*** Supplied entries Section Begins ***

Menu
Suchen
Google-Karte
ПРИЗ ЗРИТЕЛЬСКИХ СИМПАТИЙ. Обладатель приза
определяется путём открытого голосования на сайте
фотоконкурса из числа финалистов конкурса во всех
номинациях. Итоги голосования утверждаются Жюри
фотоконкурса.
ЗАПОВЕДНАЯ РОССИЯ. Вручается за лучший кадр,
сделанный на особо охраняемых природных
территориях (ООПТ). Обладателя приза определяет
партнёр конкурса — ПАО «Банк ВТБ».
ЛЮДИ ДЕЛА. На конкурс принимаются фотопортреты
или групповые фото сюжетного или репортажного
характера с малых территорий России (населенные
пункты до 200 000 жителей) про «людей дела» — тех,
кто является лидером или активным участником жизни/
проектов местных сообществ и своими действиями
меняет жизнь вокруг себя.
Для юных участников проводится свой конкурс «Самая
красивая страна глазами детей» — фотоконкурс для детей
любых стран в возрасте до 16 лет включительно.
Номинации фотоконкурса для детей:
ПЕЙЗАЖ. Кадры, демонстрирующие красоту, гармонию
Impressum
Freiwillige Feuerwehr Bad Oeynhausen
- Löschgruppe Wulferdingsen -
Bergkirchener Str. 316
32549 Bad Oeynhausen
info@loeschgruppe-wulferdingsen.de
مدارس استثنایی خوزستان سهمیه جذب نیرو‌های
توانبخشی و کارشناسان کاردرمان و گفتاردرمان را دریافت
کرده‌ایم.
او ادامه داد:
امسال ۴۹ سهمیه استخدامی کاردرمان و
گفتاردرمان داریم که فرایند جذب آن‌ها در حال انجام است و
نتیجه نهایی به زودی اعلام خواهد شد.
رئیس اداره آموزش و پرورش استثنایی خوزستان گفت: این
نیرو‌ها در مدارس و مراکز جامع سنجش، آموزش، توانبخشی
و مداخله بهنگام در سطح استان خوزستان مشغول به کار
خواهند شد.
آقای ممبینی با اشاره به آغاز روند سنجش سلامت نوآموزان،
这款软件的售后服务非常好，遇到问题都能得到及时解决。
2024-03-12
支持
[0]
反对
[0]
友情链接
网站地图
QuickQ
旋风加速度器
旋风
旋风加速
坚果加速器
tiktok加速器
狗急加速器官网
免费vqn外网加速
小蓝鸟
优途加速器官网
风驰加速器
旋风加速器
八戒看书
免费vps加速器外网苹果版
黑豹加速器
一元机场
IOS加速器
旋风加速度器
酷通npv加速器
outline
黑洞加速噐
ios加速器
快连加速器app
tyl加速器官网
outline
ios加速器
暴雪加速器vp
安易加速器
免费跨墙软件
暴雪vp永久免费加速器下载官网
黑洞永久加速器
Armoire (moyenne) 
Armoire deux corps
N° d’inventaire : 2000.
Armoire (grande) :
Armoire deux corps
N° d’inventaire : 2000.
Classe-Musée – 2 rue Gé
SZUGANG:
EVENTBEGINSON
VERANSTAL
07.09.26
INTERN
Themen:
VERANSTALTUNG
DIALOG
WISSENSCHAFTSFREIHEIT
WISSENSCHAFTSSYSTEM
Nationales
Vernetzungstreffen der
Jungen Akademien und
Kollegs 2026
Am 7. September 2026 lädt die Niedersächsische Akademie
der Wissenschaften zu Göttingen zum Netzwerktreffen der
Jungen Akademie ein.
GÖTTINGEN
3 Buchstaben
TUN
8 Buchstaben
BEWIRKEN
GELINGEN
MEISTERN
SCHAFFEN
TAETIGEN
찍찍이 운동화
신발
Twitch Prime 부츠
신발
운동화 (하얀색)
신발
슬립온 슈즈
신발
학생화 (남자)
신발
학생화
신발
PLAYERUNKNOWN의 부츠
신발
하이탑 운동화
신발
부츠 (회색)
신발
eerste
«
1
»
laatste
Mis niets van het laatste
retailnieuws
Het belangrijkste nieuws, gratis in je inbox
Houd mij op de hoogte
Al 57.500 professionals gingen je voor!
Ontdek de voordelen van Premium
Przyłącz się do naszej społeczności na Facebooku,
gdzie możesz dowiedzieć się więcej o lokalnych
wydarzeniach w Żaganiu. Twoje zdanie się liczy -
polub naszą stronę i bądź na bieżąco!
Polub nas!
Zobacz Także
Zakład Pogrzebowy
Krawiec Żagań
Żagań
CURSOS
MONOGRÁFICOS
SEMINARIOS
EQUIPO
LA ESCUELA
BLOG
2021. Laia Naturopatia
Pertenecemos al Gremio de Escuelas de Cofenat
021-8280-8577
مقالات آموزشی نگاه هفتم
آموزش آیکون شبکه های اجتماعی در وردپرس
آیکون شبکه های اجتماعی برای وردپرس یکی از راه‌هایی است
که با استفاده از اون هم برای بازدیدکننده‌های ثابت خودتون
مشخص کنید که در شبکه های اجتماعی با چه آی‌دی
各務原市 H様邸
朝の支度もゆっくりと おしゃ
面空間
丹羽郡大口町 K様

*** Supplied entries Section Ends ***

§ To-do item
From start to finish, retype the records above with complete accuracy.

§ Task output
Menu
Suchen
Google-Karte
ПРИЗ ЗРИТЕЛЬСКИХ СИМПАТИЙ. Обладатель приза
определяется путём открытого голосования на сайте
фотоконкурса из числа финалистов конкурса во всех
номинациях. Итоги голосования утверждаются Жюри
фотоконкурса.
ЗАПОВЕДНАЯ РОССИЯ. Вручается за лучший кадр,
сделанный на особо охраняемых природных
территориях (ООПТ). Обладателя приза определяет
партнёр конкурса — ПАО «Банк ВТБ».
ЛЮДИ ДЕЛА. На конкурс принимаются фотопортреты
или групповые фото сюжетного или репортажного
характера с малых территорий России (населенные
пункты до 200 000 жителей) про «людей дела» — тех,
кто является лидером или активным участником жизни/
проектов местных сообществ и своими действиями
меняет жизнь вокруг себя.
Для юных участников проводится свой конкурс «Самая
красивая страна глазами детей» — фотоконкурс для детей
любых стран в возрасте до 16 лет включительно.
Номинации фотоконкурса для детей:
ПЕЙЗАЖ. Кадры, демонстрирующие красоту, гармонию
Impressum
Freiwillige Feuerwehr Bad Oeynhausen
- Löschgruppe Wulferdingsen -
Bergkirchener Str. 316
32549 Bad Oeynhausen
info@loeschgruppe-wulferdingsen.de
مدارس استثنایی خوزستان سهمیه جذب نیرو‌های
توانبخشی و کارشناسان کاردرمان و گفتاردرمان را دریافت
کرده‌ایم.
او ادامه داد:
امسال ۴۹ سهمیه استخدامی کاردرمان و
گفتاردرمان داریم که فرایند جذب آن‌ها در حال انجام است و
نتیجه نهایی به زودی اعلام خواهد شد.
رئیس اداره آموزش و پرورش استثنایی خوزستان گفت: این
نیرو‌ها در مدارس و مراکز جامع سنجش، آموزش، توانبخشی
و مداخله بهنگام در سطح استان خوزستان مشغول به کار
خواهند شد.
آقای ممبینی با اشاره به آغاز روند سنجش سلامت نوآموزان،
这款软件的售后服务非常好，遇到问题都能得到及时解决。
2024-03-12
支持
[0]
反对
[0]
友情链接
网站地图
QuickQ
旋风加速度器
旋风
旋风加速
坚果加速器
tiktok加速器
狗急加速器官网
免费vqn外网加速
小蓝鸟
优途加速器官网
风驰加速器
旋风加速器
八戒看书
免费vps加速器外网苹果版
黑豹加速器
一元机场
IOS加速器
旋风加速度器
酷通npv加速器
outline
黑洞加速噐
ios加速器
快连加速器app
tyl加速器官网
outline
ios加速器
暴雪加速器vp
安易加速器
免费跨墙软件
暴雪vp永久免费加速器下载官网
黑洞永久加速器
Armoire (moyenne) 
Armoire deux corps
N° d’inventaire : 2000.
Armoire (grande) :
Armoire deux corps
N° d’inventaire : 2000.
Classe-Musée – 2 rue Gé
SZUGANG:
EVENTBEGINSON
VERANSTAL
07.09.26
INTERN
Themen:
VERANSTALTUNG
DIALOG
WISSENSCHAFTSFREIHEIT
WISSENSCHAFTSSYSTEM
Nationales
Vernetzungstreffen der
Jungen Akademien und
Kollegs 2026
Am 7. September 2026 lädt die Niedersächsische Akademie
der Wissenschaften zu Göttingen zum Netzwerktreffen der
Jungen Akademie ein.
GÖTTINGEN
3 Buchstaben
TUN
8 Buchstaben
BEWIRKEN
GELINGEN
MEISTERN
SCHAFFEN
TAETIGEN
찍찍이 운동화
신발
Twitch Prime 부츠
신발
운동화 (하얀색)
신발
슬립온 슈즈
신발
학생화 (남자)
신발
학생화
신발
PLAYERUNKNOWN의 부츠
신발
하이탑 운동화
신발
부츠 (회색)
신발
eerste
«
1
»
laatste
Mis niets van het laatste
retailnieuws
Het belangrijkste nieuws, gratis in je inbox
Houd mij op de hoogte
Al 57.500 professionals gingen je voor!
Ontdek de voordelen van Premium
Przyłącz się do naszej społeczności na Facebooku,
gdzie możesz dowiedzieć się więcej o lokalnych
wydarzeniach w Żaganiu. Twoje zdanie się liczy -
polub naszą stronę i bądź na bieżąco!
Polub nas!
Zobacz Także
Zakład Pogrzebowy
Krawiec Żagań
Żagań
CURSOS
MONOGRÁFICOS
SEMINARIOS
EQUIPO
LA ESCUELA
BLOG
2021. Laia Naturopatia
Pertenecemos al Gremio de Escuelas de Cofenat
021-8280-8577
مقالات آموزشی نگاه هفتم
آموزش آیکون شبکه های اجتماعی در وردپرس
آیکون شبکه های اجتماعی برای وردپرس یکی از راه‌هایی است
که با استفاده از اون هم برای بازدیدکننده‌های ثابت خودتون
مشخص کنید که در شبکه های اجتماعی با چه آی‌دی
各務原市 H様邸
朝の支度もゆっくりと おしゃ
面空間
丹羽郡大口町 K様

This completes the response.